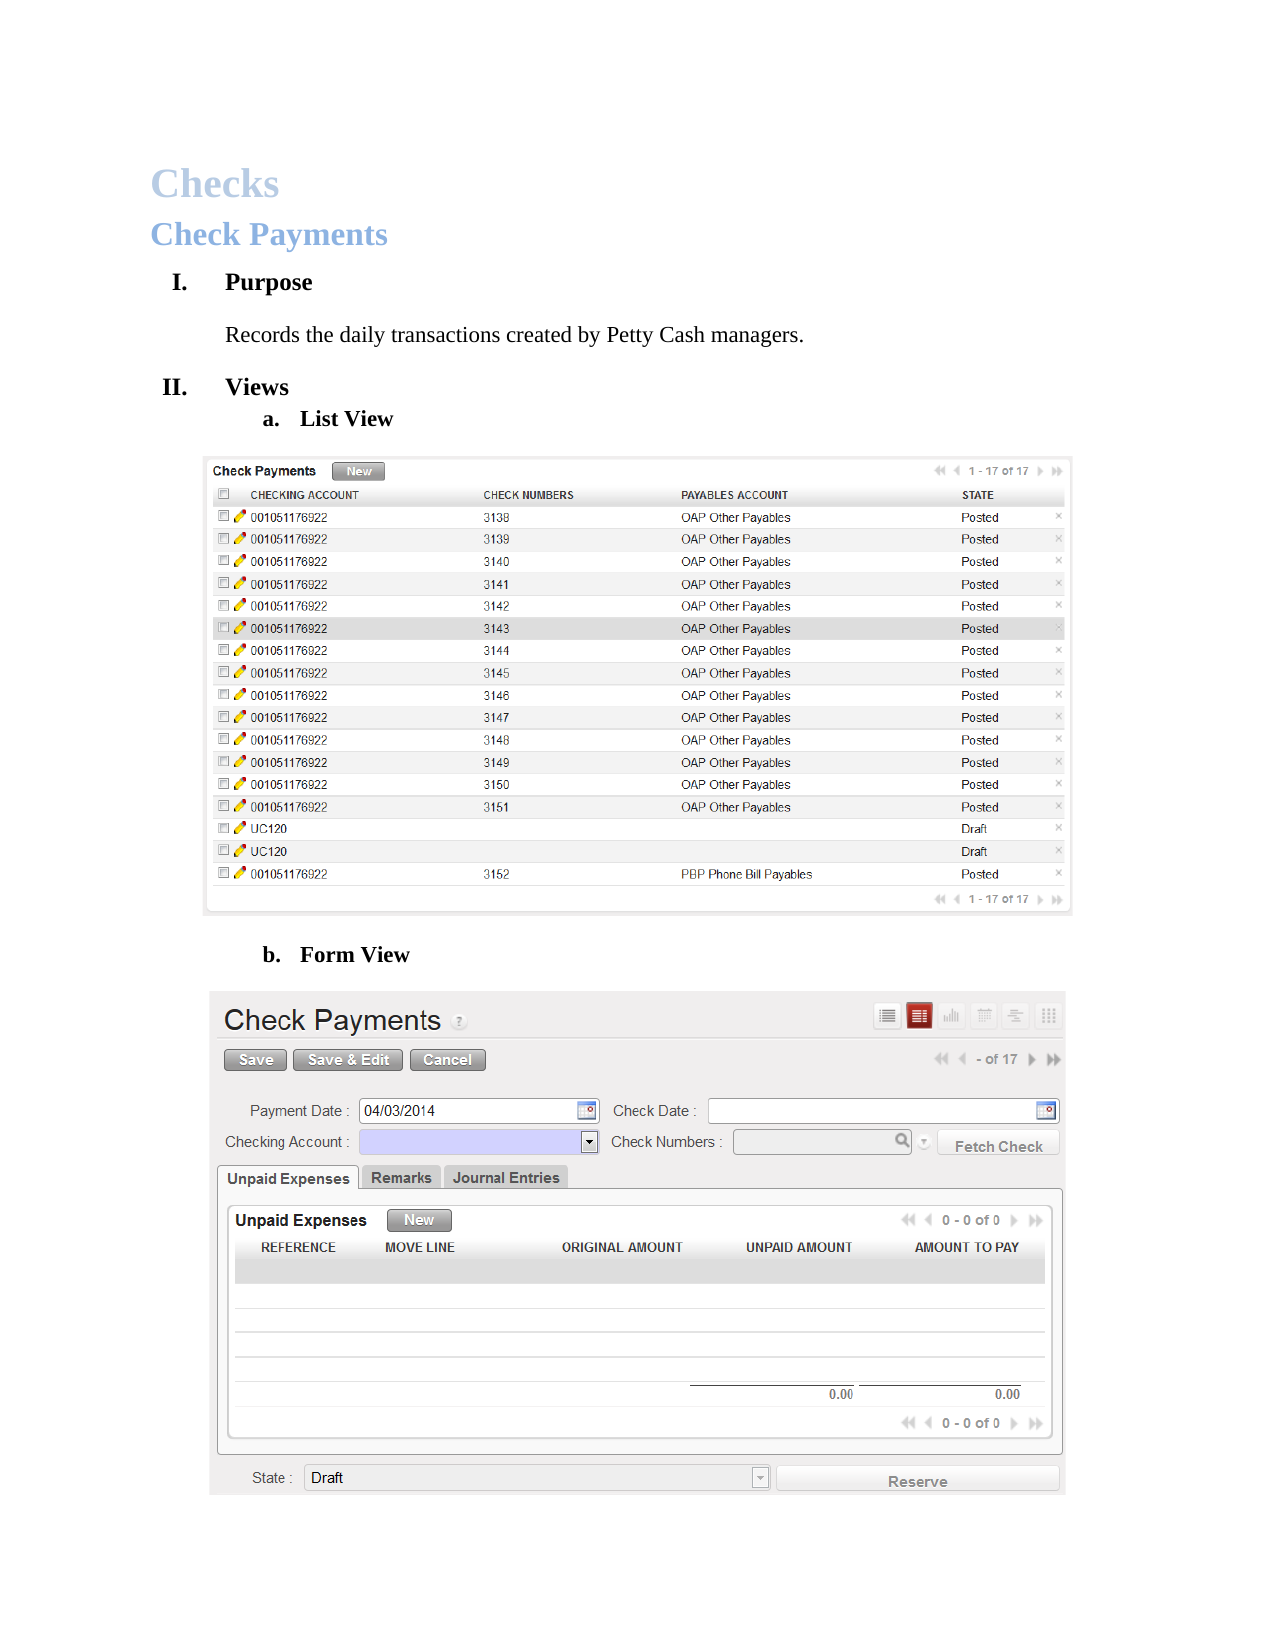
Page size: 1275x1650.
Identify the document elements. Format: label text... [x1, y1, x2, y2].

picture [202, 456, 1073, 916]
picture [209, 991, 1066, 1495]
list List View [262, 405, 1125, 431]
list Views [187, 372, 1125, 401]
subtitle Checks [150, 158, 1125, 206]
list Purpose [187, 267, 1125, 296]
list Form View [262, 941, 1125, 967]
subtitle Check Payments [150, 214, 1125, 253]
text Records the daily transactions created by Petty Cash managers. [225, 321, 1125, 347]
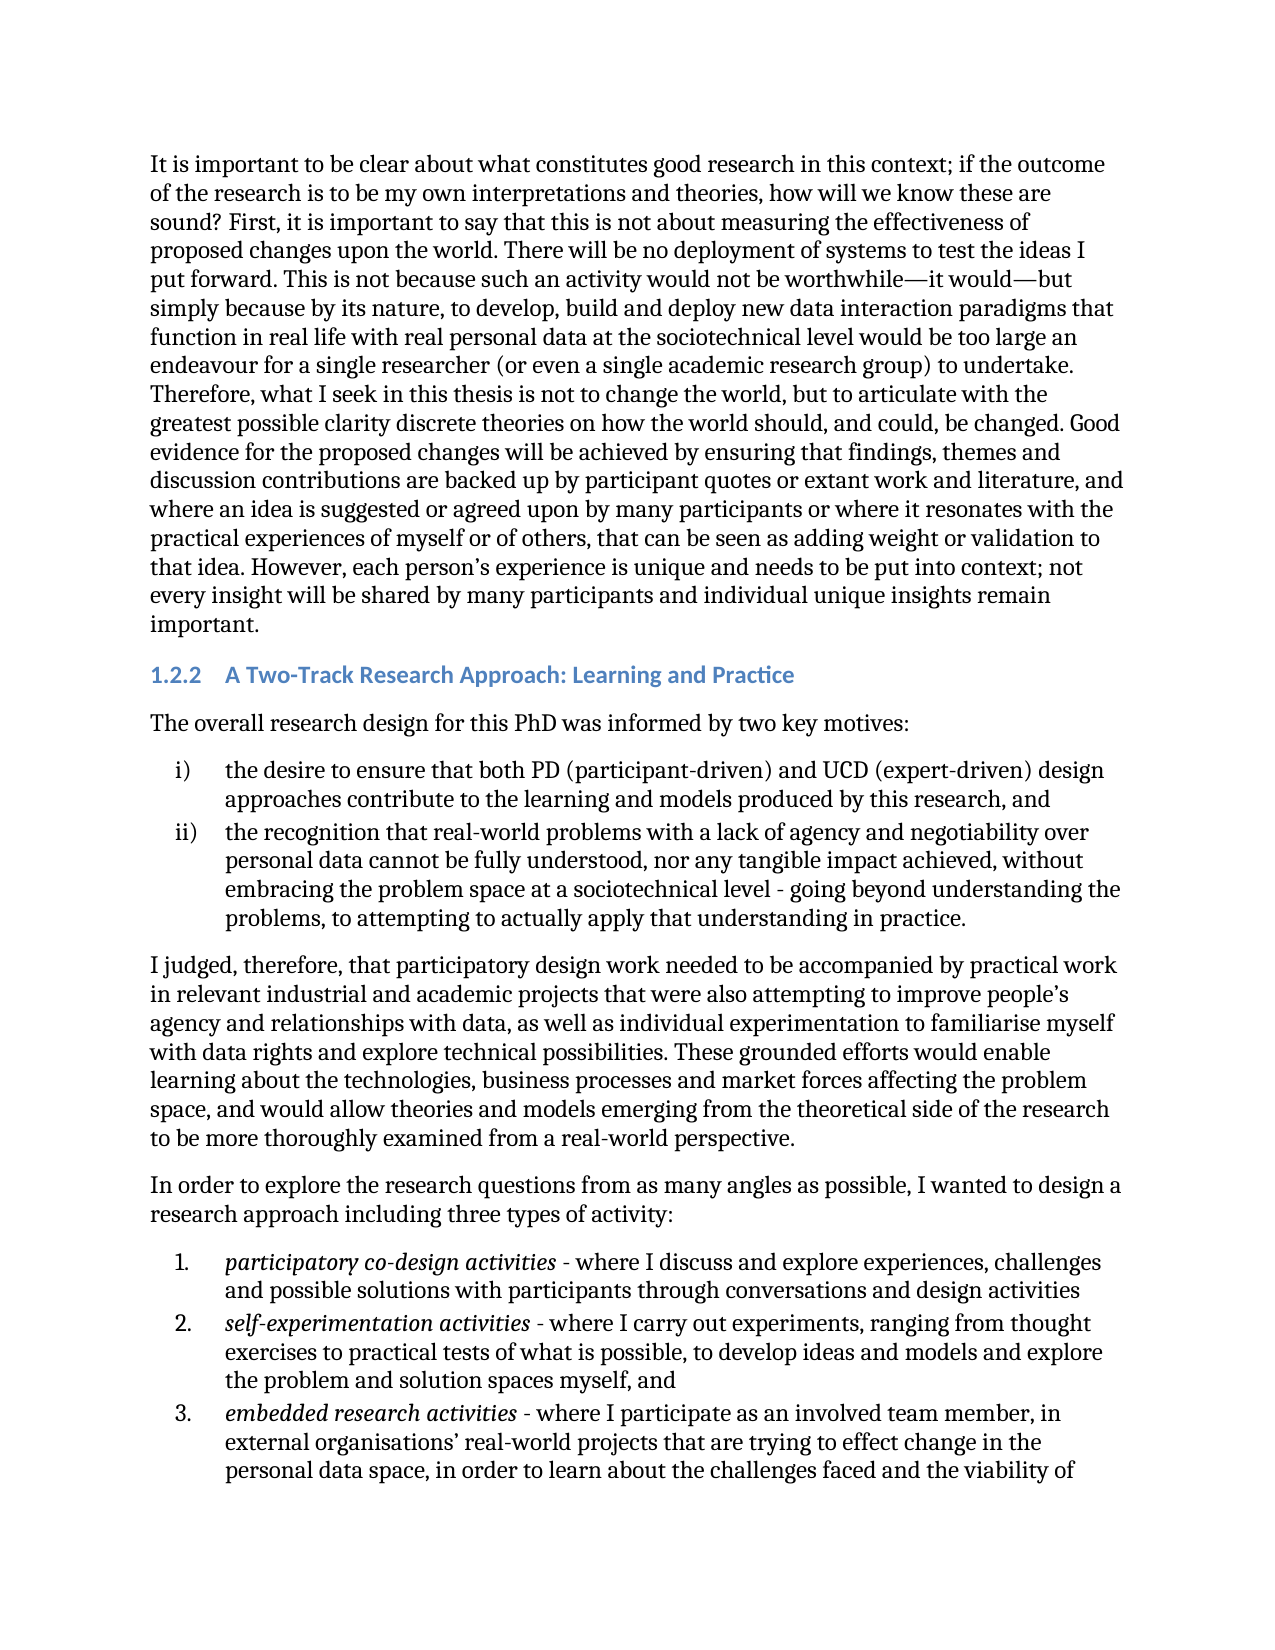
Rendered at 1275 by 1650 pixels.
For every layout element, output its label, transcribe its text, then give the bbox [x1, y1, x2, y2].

text In order to explore the research questions from as many angles as possible, I wanted to design a research approach including three types of activity: [150, 1171, 1125, 1229]
text The overall research design for this PhD was informed by two key motives: [150, 709, 1125, 738]
text It is important to be clear about what constitutes good research in this context; if the outcome of the research is to be my own interpretations and theories, how will we know these are sound? First, it is important to say that this is not about measuring the effectiveness of proposed changes upon the world. There will be no deployment of systems to test the ideas I put forward. This is not because such an activity would not be worthwhile—it would—but simply because by its nature, to develop, build and deploy new data interaction paradigms that function in real life with real personal data at the sociotechnical level would be too large an endeavour for a single researcher (or even a single academic research group) to undertake. Therefore, what I seek in this thesis is not to change the world, but to articulate with the greatest possible clarity discrete theories on how the world should, and could, be changed. Good evidence for the proposed changes will be achieved by ensuring that findings, themes and discussion contributions are backed up by participant quotes or extant work and literature, and where an idea is suggested or agreed upon by many participants or where it resonates with the practical experiences of myself or of others, that can be seen as adding weight or validation to that idea. However, each person’s experience is unique and needs to be put into context; not every insight will be shared by many participants and individual unique insights remain important. [150, 150, 1125, 639]
subtitle 1.2.2 A Two-Track Research Approach: Learning and Practice [150, 659, 1125, 690]
text I judged, therefore, that participatory design work needed to be accompanied by practical work in relevant industrial and academic projects that were also attempting to improve people’s agency and relationships with data, as well as individual experimentation to familiarise myself with data rights and explore technical possibilities. These grounded efforts would enable learning about the technologies, business processes and market forces affecting the problem space, and would allow theories and models emerging from the theoretical side of the research to be more thoroughly examined from a real-world perspective. [150, 951, 1125, 1153]
list the recognition that real-world problems with a lack of agency and negotiability over personal data cannot be fully understood, nor any tangible impact achieved, without embracing the problem space at a sociotechnical level - going beyond understanding the problems, to attempting to actually apply that understanding in practice. [175, 818, 1125, 933]
list participatory co-design activities - where I discuss and explore experiences, challenges and possible solutions with participants through conversations and design activities [175, 1248, 1125, 1305]
list the desire to ensure that both PD (participant-driven) and UCD (expert-driven) design approaches contribute to the learning and models produced by this research, and [175, 756, 1125, 814]
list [175, 1399, 1125, 1485]
list self-experimentation activities - where I carry out experiments, ranging from thought exercises to practical tests of what is possible, to develop ideas and models and explore the problem and solution spaces myself, and [175, 1309, 1125, 1395]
☆ ☆ ☆ ☆ ☆ ☆ ☆
Print, with pictures removed, exactly the lines of the records above from the top through the line containing "Rendered at 1275 by 1650 pixels.".

Page size: 1275x1650.
Identify the document elements. Format: label text... [x1, y1, x2, y2].

picture [202, 456, 1073, 916]
picture [209, 991, 1066, 1495]
list List View [262, 405, 1125, 431]
list Views [187, 372, 1125, 401]
subtitle Checks [150, 158, 1125, 206]
list Purpose [187, 267, 1125, 296]
list Form View [262, 941, 1125, 967]
subtitle Check Payments [150, 214, 1125, 253]
text Records the daily transactions created by Petty Cash managers. [225, 321, 1125, 347]
Rendered at 1275 by 1650 pixels.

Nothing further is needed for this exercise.